(INSTRUCTIONS FOR THE TASK)
Turn everything below from the line containing "Chcete kúpiť Rooibos Advent, ale aj ďalšie" down to the line containing "крови и тромбообразование" into a Markdown table with the columns No. and Line, numbering each non-blank line in order and leaving out the pictures.

(INPUT)

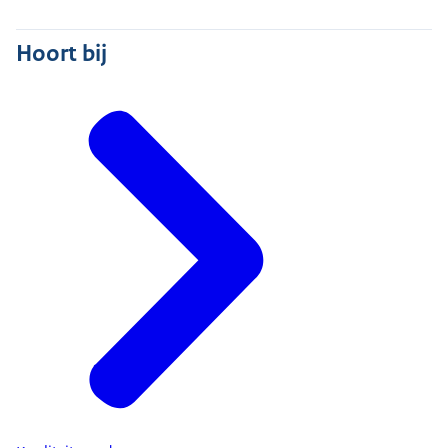
Hoort bij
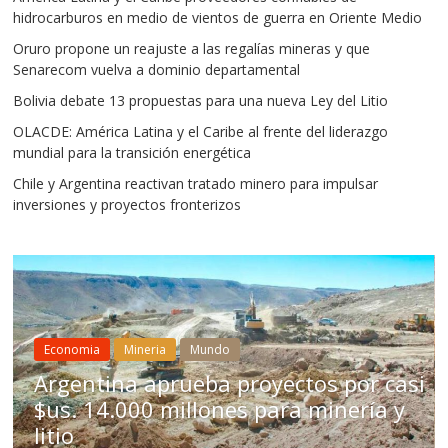
hidrocarburos en medio de vientos de guerra en Oriente Medio
Oruro propone un reajuste a las regalías mineras y que
Senarecom vuelva a dominio departamental
Bolivia debate 13 propuestas para una nueva Ley del Litio
OLACDE: América Latina y el Caribe al frente del liderazgo
mundial para la transición energética
Chile y Argentina reactivan tratado minero para impulsar
inversiones y proyectos fronterizos
Mineria
Mundo
Mundo
Chile aprueba re
eba proyectos por casi
para impulsar inv
lones para minería y
Bolivia no acelera
estructurales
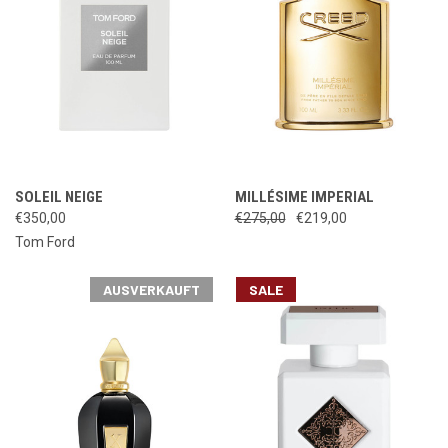
SOLEIL NEIGE
MILLÉSIME IMPERIAL
€350,00
€275,00
€219,00
Tom Ford
AUSVERKAUFT
SALE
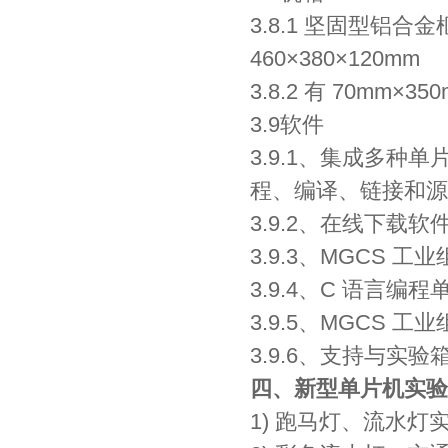
3.8.1 坚固型铝
460×380×120mm
3.8.2 有 70mm×
3.9软件
3.9.1、集成多种单
程、编译、链接和源
3.9.2、在线下载软件
3.9.3、MGCS 工
3.9.4、C 语言
3.9.5、MGCS
3.9.6、支持与
四、新型单片机实验
1) 跑马灯、流水灯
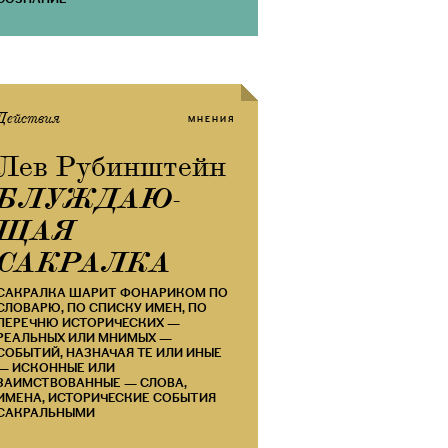
Действия
МНЕНИЯ
Лев Рубинштейн
​БЛУЖДАЮ­
ЩАЯ
САКРАЛКА
САКРАЛКА ШАРИТ ФОНАРИКОМ ПО
СЛОВАРЮ, ПО СПИСКУ ИМЕН, ПО
ПЕРЕЧНЮ ИСТОРИЧЕСКИХ —
РЕАЛЬНЫХ ИЛИ МНИМЫХ —
СОБЫТИЙ, НАЗНАЧАЯ ТЕ ИЛИ ИНЫЕ
— ИСКОННЫЕ ИЛИ
ЗАИМСТВОВАННЫЕ — СЛОВА,
ИМЕНА, ИСТОРИЧЕСКИЕ СОБЫТИЯ
САКРАЛЬНЫМИ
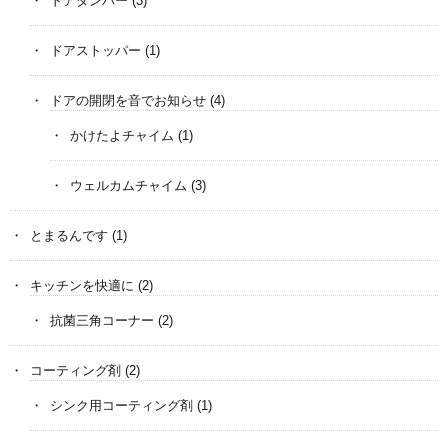
ドアダンパー
(3)
ドアストッパー
(1)
ドアの開閉を音でお知らせ
(4)
かけたよチャイム
(1)
ウェルカムチャイム
(3)
とまるんです
(1)
キッチンを快適に
(2)
抗菌三角コーナー
(2)
コーティング剤
(2)
シンク用コーティング剤
(1)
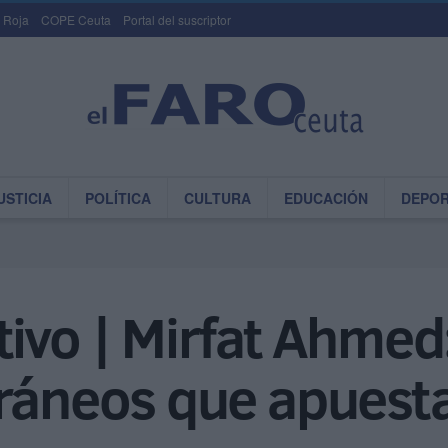
 Roja
COPE Ceuta
Portal del suscriptor
USTICIA
POLÍTICA
CULTURA
EDUCACIÓN
DEPO
ivo | Mirfat Ahmed
oráneos que apuesta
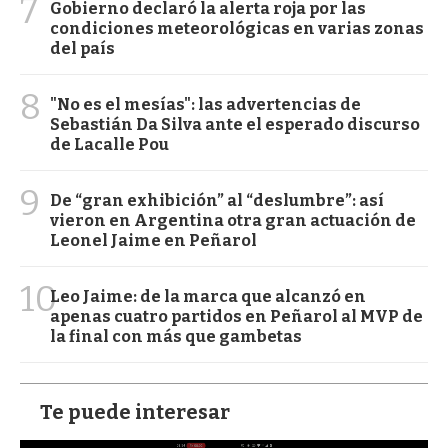
7
Gobierno declaró la alerta roja por las
condiciones meteorológicas en varias zonas
del país
8
"No es el mesías": las advertencias de
Sebastián Da Silva ante el esperado discurso
de Lacalle Pou
9
De “gran exhibición” al “deslumbre”: así
vieron en Argentina otra gran actuación de
Leonel Jaime en Peñarol
10
Leo Jaime: de la marca que alcanzó en
apenas cuatro partidos en Peñarol al MVP de
la final con más que gambetas
Te puede interesar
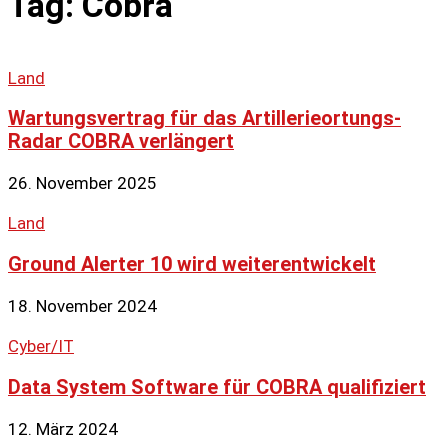
Tag: Cobra
Land
Wartungsvertrag für das Artillerieortungs-
Radar COBRA verlängert
26. November 2025
Land
Ground Alerter 10 wird weiterentwickelt
18. November 2024
Cyber/IT
Data System Software für COBRA qualifiziert
12. März 2024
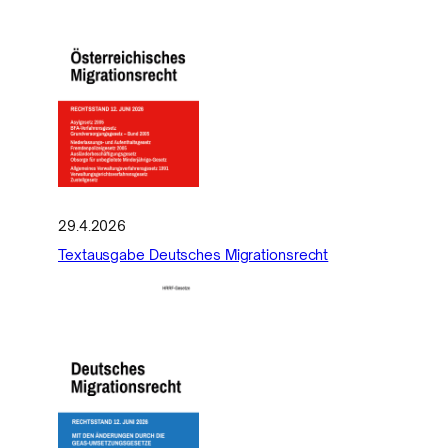
29.4.2026
Textausgabe Deutsches Migrationsrecht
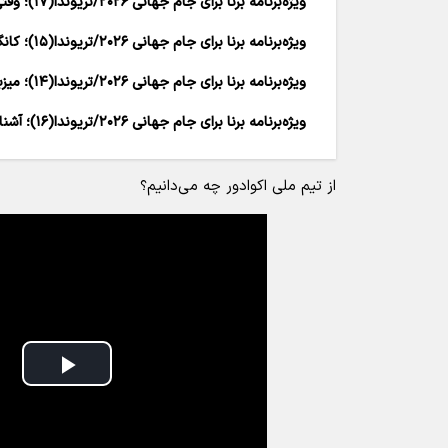
ویژه‌برنامه برنا برای جام جهانی ۲۰۲۶/تریوندا(۱۷)؛ وقتی ژرمن‌ها غیرجذاب شدند
ویژه‌برنامه برنا برای جام جهانی ۲۰۲۶/تریوندا(۱۵)؛ کانگوروها وارد می‌شوند
ویژه‌برنامه برنا برای جام جهانی ۲۰۲۶/تریوندا(۱۴)؛ میزبان بیگانه با فوتبال
ویژه‌برنامه برنا برای جام جهانی ۲۰۲۶/تریوندا(۱۶)؛ آشنایی با سرزمین آرپا
از تیم ملی اکوادور چه می‌دانیم؟
Play
Video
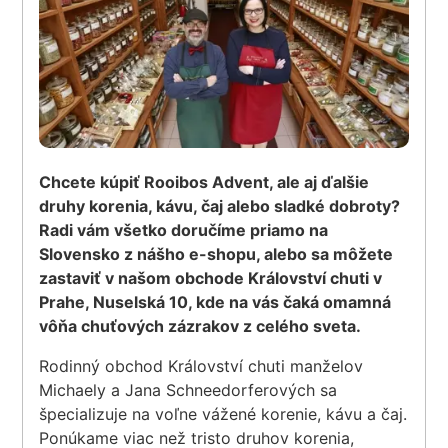
Chcete kúpiť Rooibos Advent, ale aj ďalšie
druhy korenia, kávu, čaj alebo sladké dobroty?
Radi vám všetko doručíme priamo na
Slovensko z nášho e-shopu, alebo sa môžete
zastaviť v našom obchode Království chuti v
Prahe, Nuselská 10, kde na vás čaká omamná
vôňa chuťových zázrakov z celého sveta.
Rodinný obchod Království chuti manželov
Michaely a Jana Schneedorferových sa
špecializuje na voľne vážené korenie, kávu a čaj.
Ponúkame viac než tristo druhov korenia,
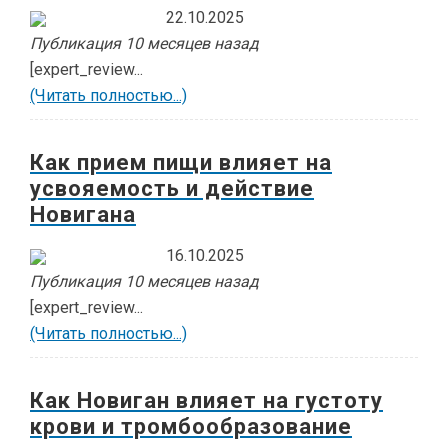
22.10.2025
Публикация 10 месяцев назад
[expert_review...
(Читать полностью...)
Как прием пищи влияет на
усвояемость и действие
Новигана
16.10.2025
Публикация 10 месяцев назад
[expert_review...
(Читать полностью...)
Как Новиган влияет на густоту
крови и тромбообразование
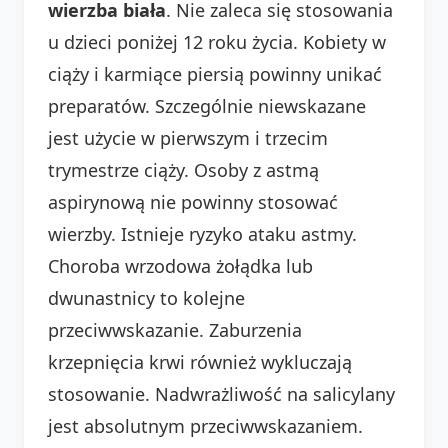
wierzba biała
. Nie zaleca się stosowania
u dzieci poniżej 12 roku życia. Kobiety w
ciąży i karmiące piersią powinny unikać
preparatów. Szczególnie niewskazane
jest użycie w pierwszym i trzecim
trymestrze ciąży. Osoby z astmą
aspirynową nie powinny stosować
wierzby. Istnieje ryzyko ataku astmy.
Choroba wrzodowa żołądka lub
dwunastnicy to kolejne
przeciwwskazanie. Zaburzenia
krzepnięcia krwi również wykluczają
stosowanie. Nadwrażliwość na salicylany
jest absolutnym przeciwwskazaniem.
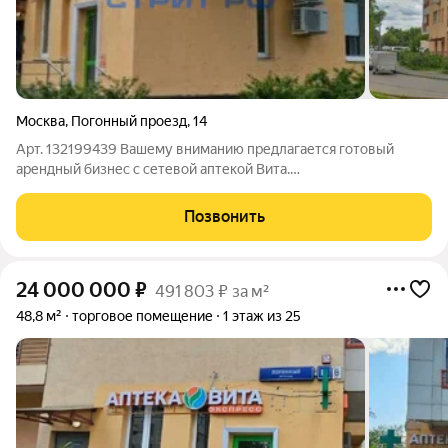
Москва
,
Погонный проезд
,
14
Арт. 132199439 Вашему вниманию предлагается готовый
арендный бизнес с сетевой аптекой Вита.
Расположение:Первая линия домов; Интенсивный
пешеходный трафик; Рядом остановка общественного
Позвонить
транспорта; Хорошо просматривается со стороны проезжей
части и
24 000 000
₽
491 803 ₽ за м²
48,8 м²
торговое помещение
1 этаж из 25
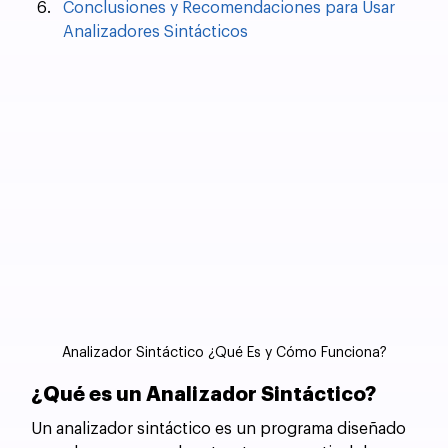
Conclusiones y Recomendaciones para Usar 
Analizadores Sintácticos
Analizador Sintáctico ¿Qué Es y Cómo Funciona?
¿Qué es un Analizador Sintáctico?
Un analizador sintáctico es un programa diseñado 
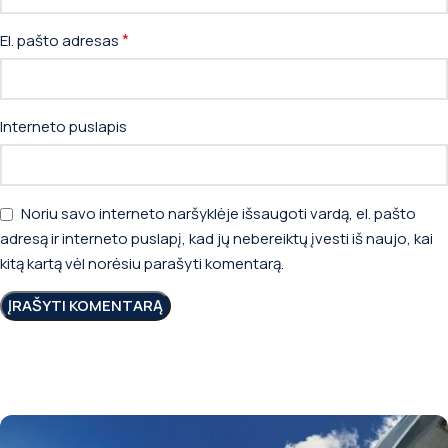
*
El. pašto adresas
Interneto puslapis
Noriu savo interneto naršyklėje išsaugoti vardą, el. pašto
adresą ir interneto puslapį, kad jų nebereiktų įvesti iš naujo, kai
kitą kartą vėl norėsiu parašyti komentarą.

(SOLUTION TO THIS EXERCISE)
| No. | Line |
|---|---|
| 1 | Chcete kúpiť Rooibos Advent, ale aj ďalšie |
| 2 | druhy korenia, kávu, čaj alebo sladké dobroty? |
| 3 | Radi vám všetko doručíme priamo na |
| 4 | Slovensko z nášho e-shopu, alebo sa môžete |
| 5 | zastaviť v našom obchode Království chuti v |
| 6 | Prahe, Nuselská 10, kde na vás čaká omamná |
| 7 | vôňa chuťových zázrakov z celého sveta. |
| 8 | Rodinný obchod Království chuti manželov |
| 9 | Michaely a Jana Schneedorferových sa |
| 10 | špecializuje na voľne vážené korenie, kávu a čaj. |
| 11 | Ponúkame viac než tristo druhov korenia, |
| 12 | 22.10.2025 |
| 13 | Публикация 10 месяцев назад |
| 14 | [expert_review... |
| 15 | (Читать полностью...) |
| 16 | Как прием пищи влияет на |
| 17 | усвояемость и действие |
| 18 | Новигана |
| 19 | 16.10.2025 |
| 20 | Публикация 10 месяцев назад |
| 21 | [expert_review... |
| 22 | (Читать полностью...) |
| 23 | Как Новиган влияет на густоту |
| 24 | крови и тромбообразование |